> Exercise brief: What current status does the hypothesis assessment below give to H2?

R0023/2026-03-25/Q002/H2¶
Statement¶
Most widely circulated prompt engineering advice comes from people without formal AI research training — marketers, content creators, or documentation writers — explaining the gap between popular advice and empirical evidence.
Status¶
Current: Partially supported
While the most influential original guides are researcher-authored, the vast majority of prompt engineering content circulating on the internet is produced by marketers, content creators, and social media influencers who lack research backgrounds. Vendor documentation (OpenAI, Google, Anthropic) is produced by documentation and product teams, not research teams. The sheer volume of derivative content from non-researchers overwhelms the researcher-authored originals.
Supporting Evidence¶
| Evidence | Summary |
|---|---|
| SRC03-E01 | OpenAI guide: no individual authors, organizational product with commercial incentives |
| SRC04-E01 | Anthropic guide: documentation writers, not clearly researchers |
Contradicting Evidence¶
| Evidence | Summary |
|---|---|
| SRC01-E01 | The most popular independent guide is researcher-authored |
| SRC02-E01 | The second most popular guide is researcher-authored |
Reasoning¶
H2 is partially true at the volume level (most content) but wrong at the influence level (the most cited guides). The picture is more nuanced than H2 suggests.
Relationship to Other Hypotheses¶
H2 captures the content creator / marketer layer that H3 describes as the secondary distribution mechanism. It is not wrong about the existence of this layer — it is wrong about which layer is most influential.

> Given information:
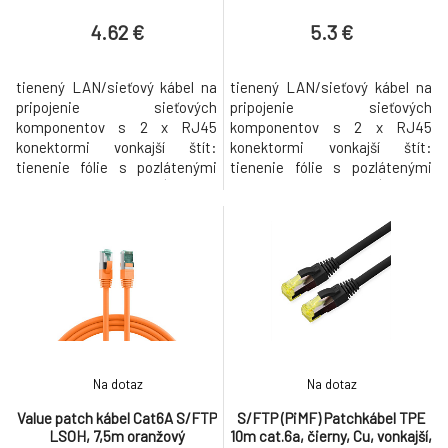
4.62 €
5.3 €
tienený LAN/sieťový kábel na
tienený LAN/sieťový kábel na
pripojenie sieťových
pripojenie sieťových
komponentov s 2 x RJ45
komponentov s 2 x RJ45
konektormi vonkajší štít:
konektormi vonkajší štít:
tienenie fólie s pozlátenými
tienenie fólie s pozlátenými
PIN s indikáciou dĺžky na
PIN s indikáciou dĺžky na
štíhlom odľahčení ťahu
štíhlom odľahčení ťahu
Ochrana západky: Konštrukcia
Ochrana západky: Konštrukcia
konektora RJ45 „bez
konektora RJ45 „bez
zachytenia“ na ochranu
zachytenia“ na ochranu
západky RJ45 pred zlomením
západky RJ45 pred zlomením
alebo zaseknutím párová
alebo zaseknutím párová
sekvencia príp. podľa EIA/TIA
sekvencia príp. podľa EIA/TIA
568B vhodn
568B vhodn
Na dotaz
Na dotaz
Value patch kábel Cat6A S/FTP
S/FTP (PiMF) Patchkábel TPE
LSOH, 7,5m oranžový
10m cat.6a, čierny, Cu, vonkajší,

> Completed exercise: Partially supported.